> _Your goal_:
Exactly reproduce the line that contains "focal_35mm: 25" and all lines after it in the entries below, through the very last line.

--*--

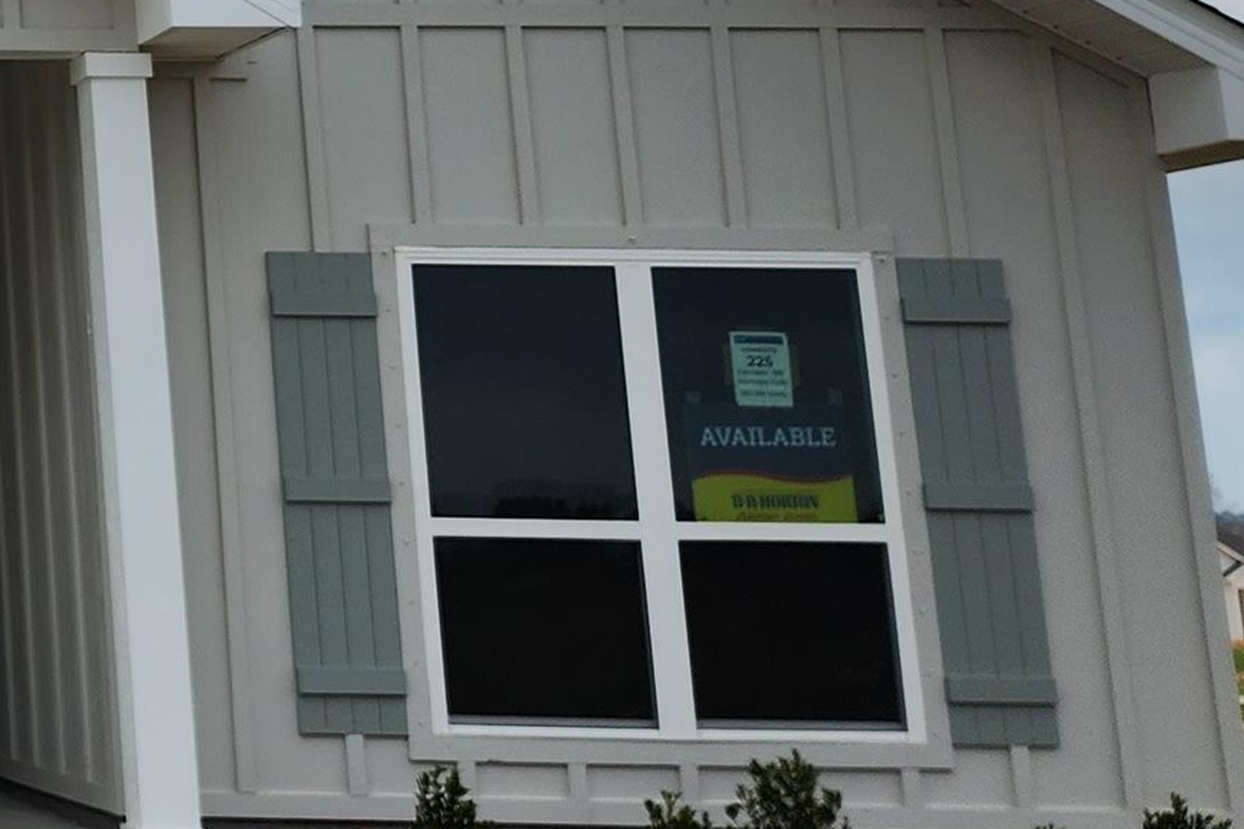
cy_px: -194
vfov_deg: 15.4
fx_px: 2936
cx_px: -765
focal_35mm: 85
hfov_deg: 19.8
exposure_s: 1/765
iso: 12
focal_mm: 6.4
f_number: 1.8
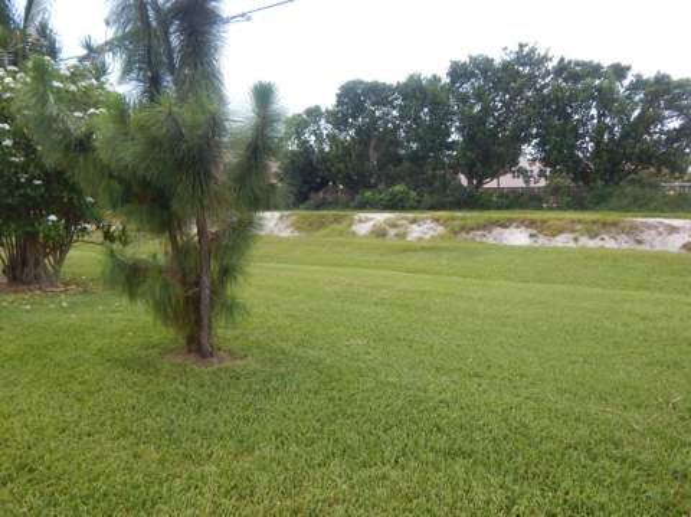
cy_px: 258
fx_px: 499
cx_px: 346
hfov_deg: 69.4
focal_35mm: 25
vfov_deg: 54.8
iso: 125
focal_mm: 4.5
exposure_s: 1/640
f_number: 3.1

--*--

> _Result for this task_:
focal_35mm: 25
vfov_deg: 54.8
iso: 125
focal_mm: 4.5
exposure_s: 1/640
f_number: 3.1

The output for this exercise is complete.